**WHAT NEEDS TO BE DONE**
Copy each line of the records that includes "down".

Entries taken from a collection

════

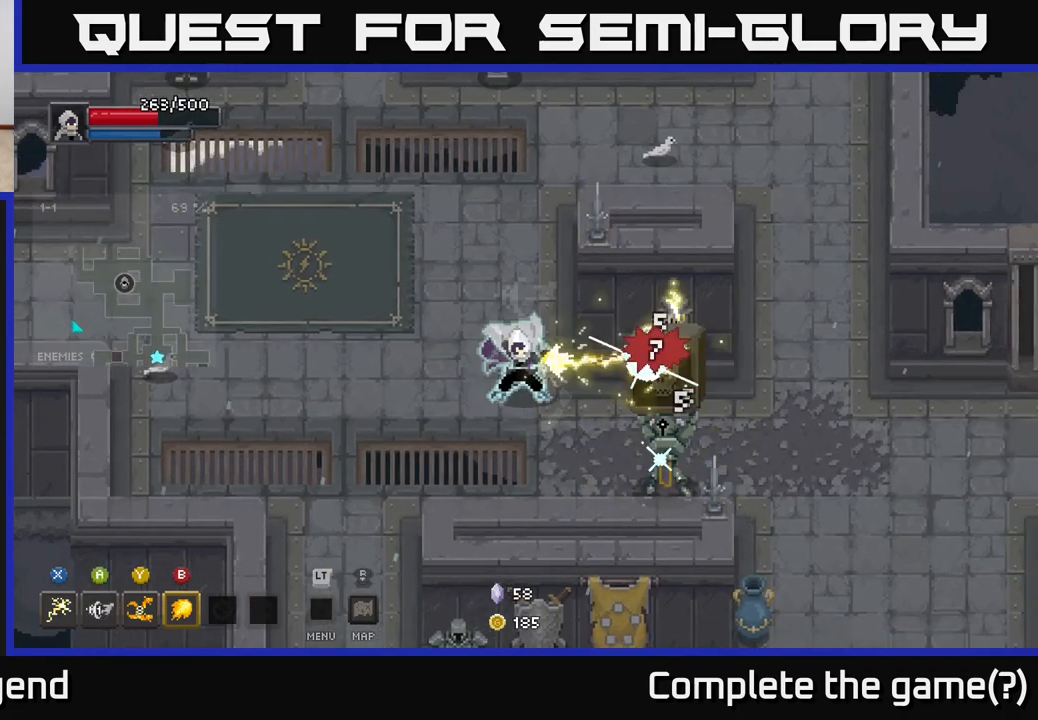
{"buttons": ["X"], "left_stick": "down-right", "right_stick": "center", "events": [[150, "X", "up"], [233, "left_stick", "down-right"], [350, "X", "down"]]}
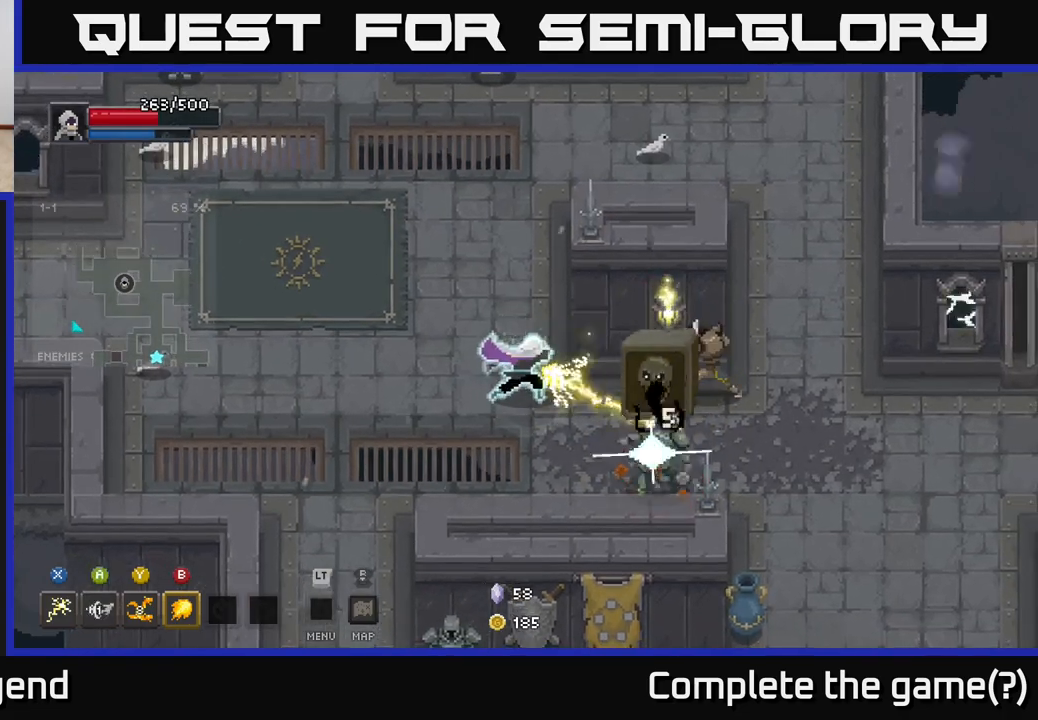
{"buttons": [], "left_stick": "down-right", "right_stick": "center", "events": [[417, "X", "up"]]}
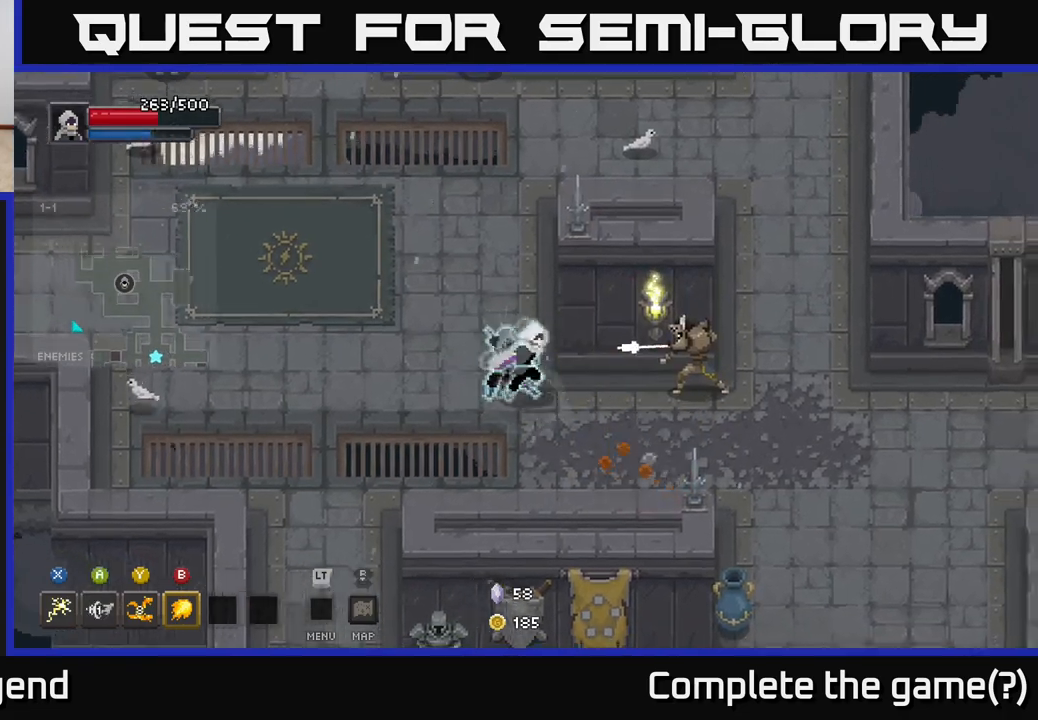
{"buttons": [], "left_stick": "right", "right_stick": "center", "events": [[17, "left_stick", "right"], [83, "X", "down"], [450, "X", "up"]]}
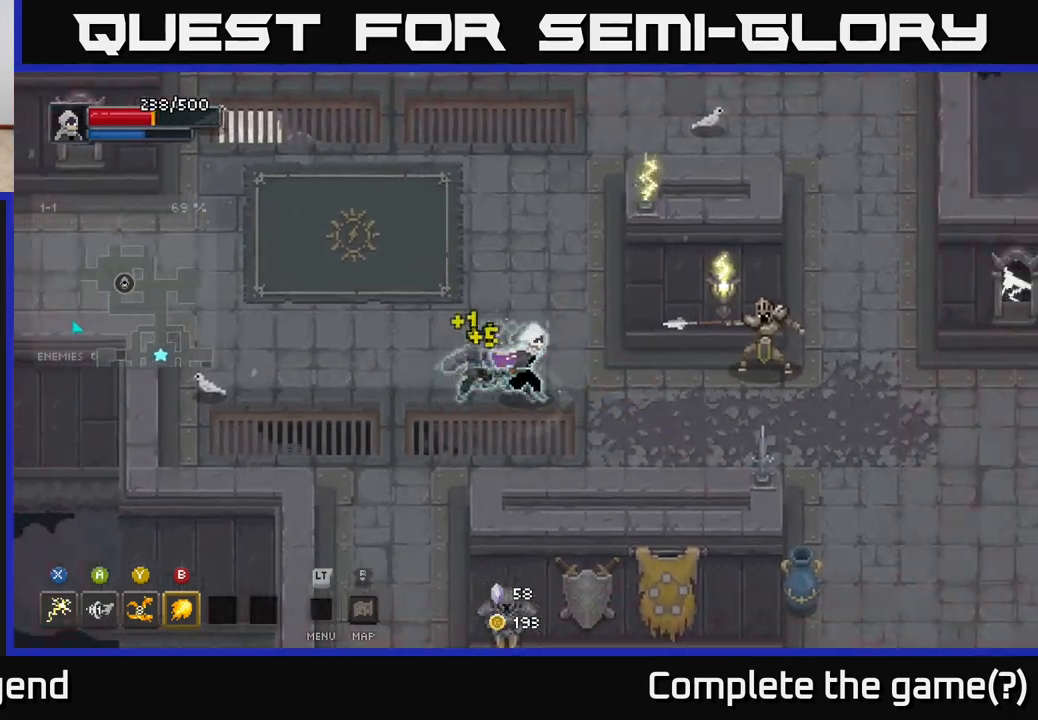
{"buttons": ["X"], "left_stick": "right", "right_stick": "center", "events": [[200, "X", "down"]]}
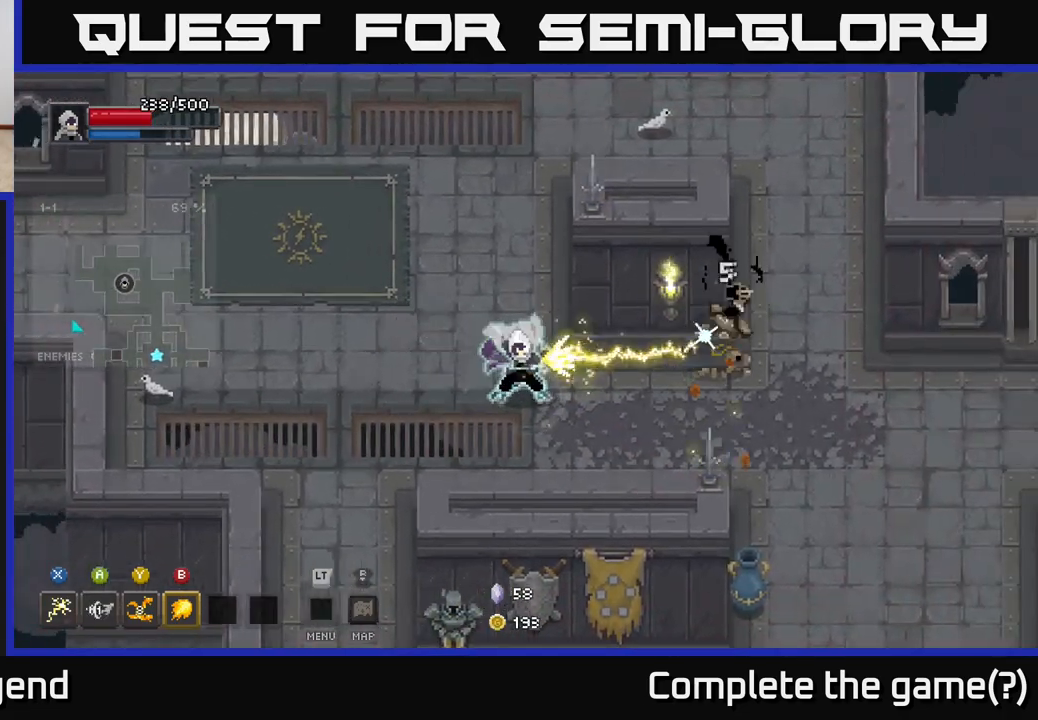
{"buttons": [], "left_stick": "right", "right_stick": "center", "events": [[217, "X", "up"]]}
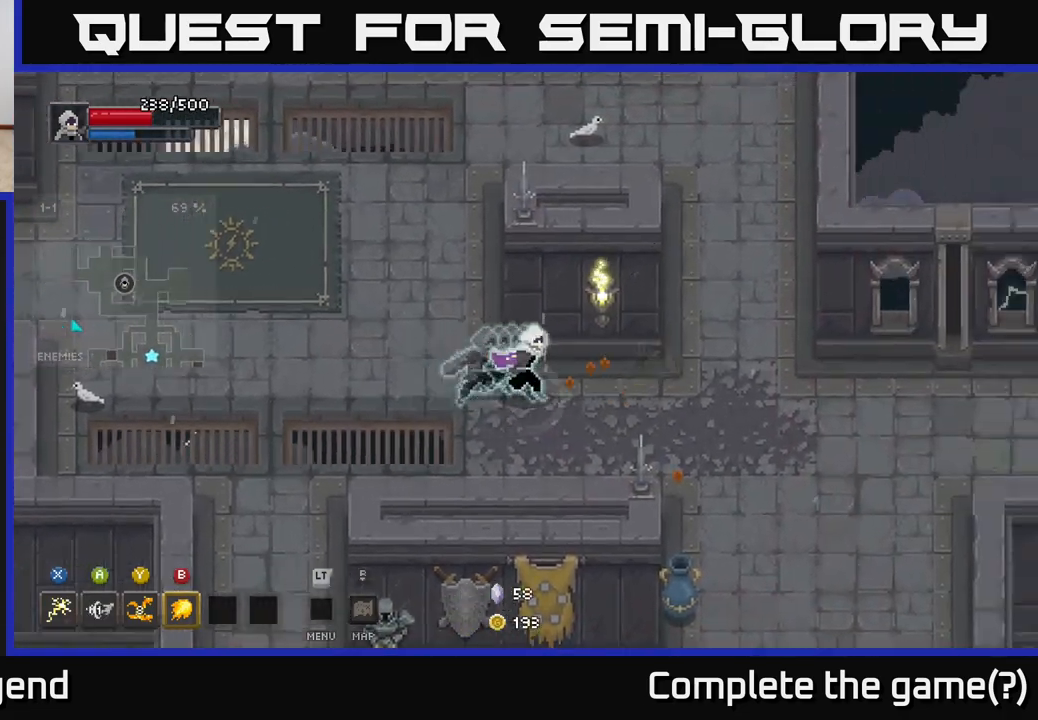
{"buttons": [], "left_stick": "left", "right_stick": "center", "events": [[200, "left_stick", "up"], [283, "left_stick", "left"]]}
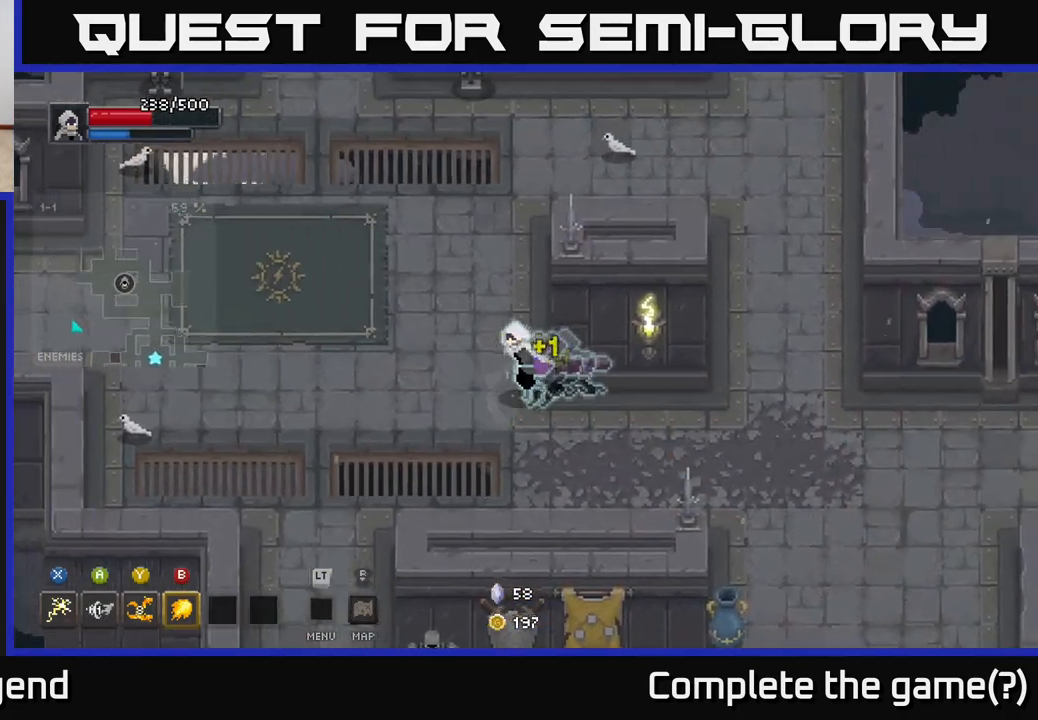
{"buttons": [], "left_stick": "up", "right_stick": "center", "events": [[17, "left_stick", "up-left"], [233, "left_stick", "up"]]}
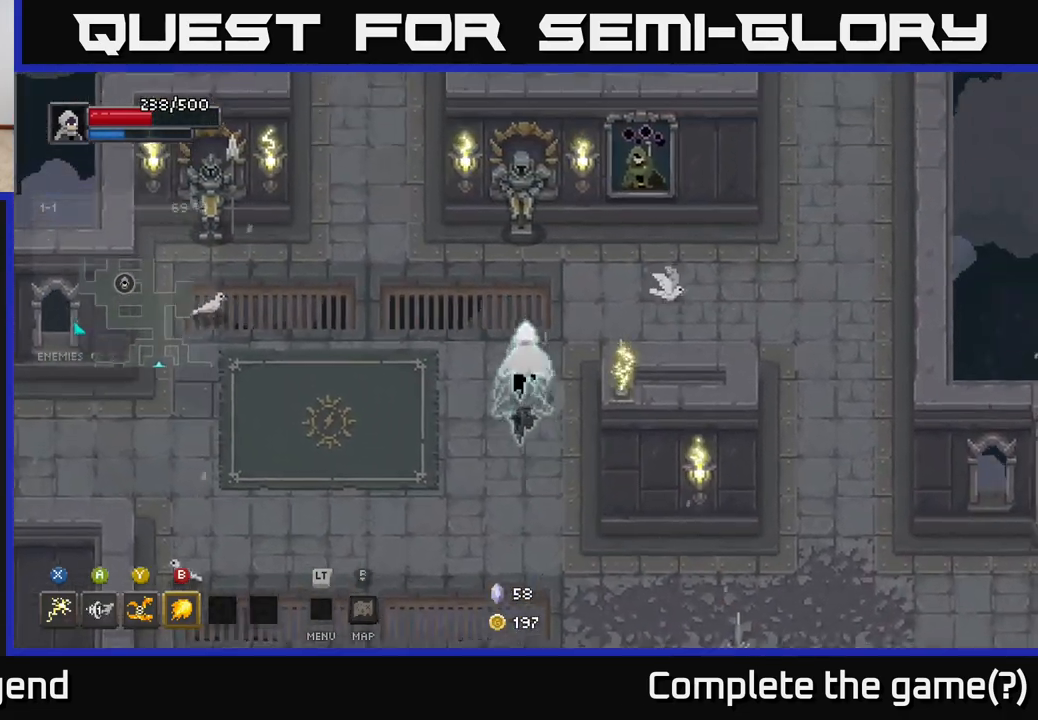
{"buttons": [], "left_stick": "up-right", "right_stick": "center", "events": [[17, "left_stick", "up-right"], [250, "left_stick", "right"], [500, "left_stick", "up-right"]]}
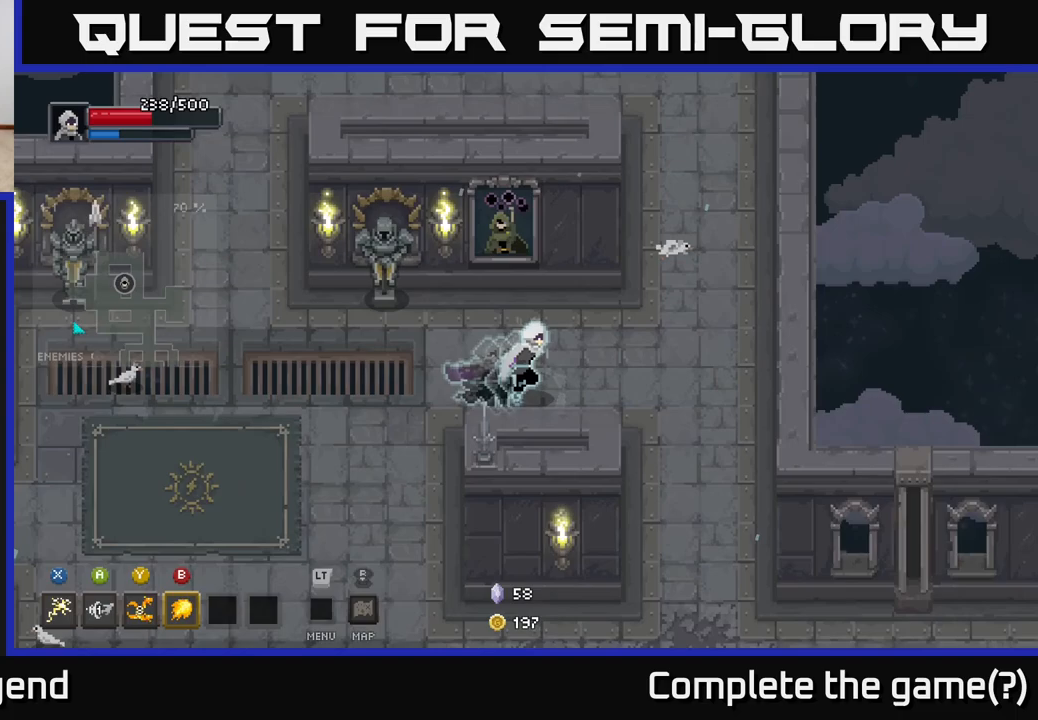
{"buttons": [], "left_stick": "up-right", "right_stick": "center", "events": []}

════

**ANSWER SPACE**
{"buttons": ["X"], "left_stick": "down-right", "right_stick": "center", "events": [[150, "X", "up"], [233, "left_stick", "down-right"], [350, "X", "down"]]}
{"buttons": [], "left_stick": "down-right", "right_stick": "center", "events": [[417, "X", "up"]]}
{"buttons": [], "left_stick": "right", "right_stick": "center", "events": [[17, "left_stick", "right"], [83, "X", "down"], [450, "X", "up"]]}
{"buttons": ["X"], "left_stick": "right", "right_stick": "center", "events": [[200, "X", "down"]]}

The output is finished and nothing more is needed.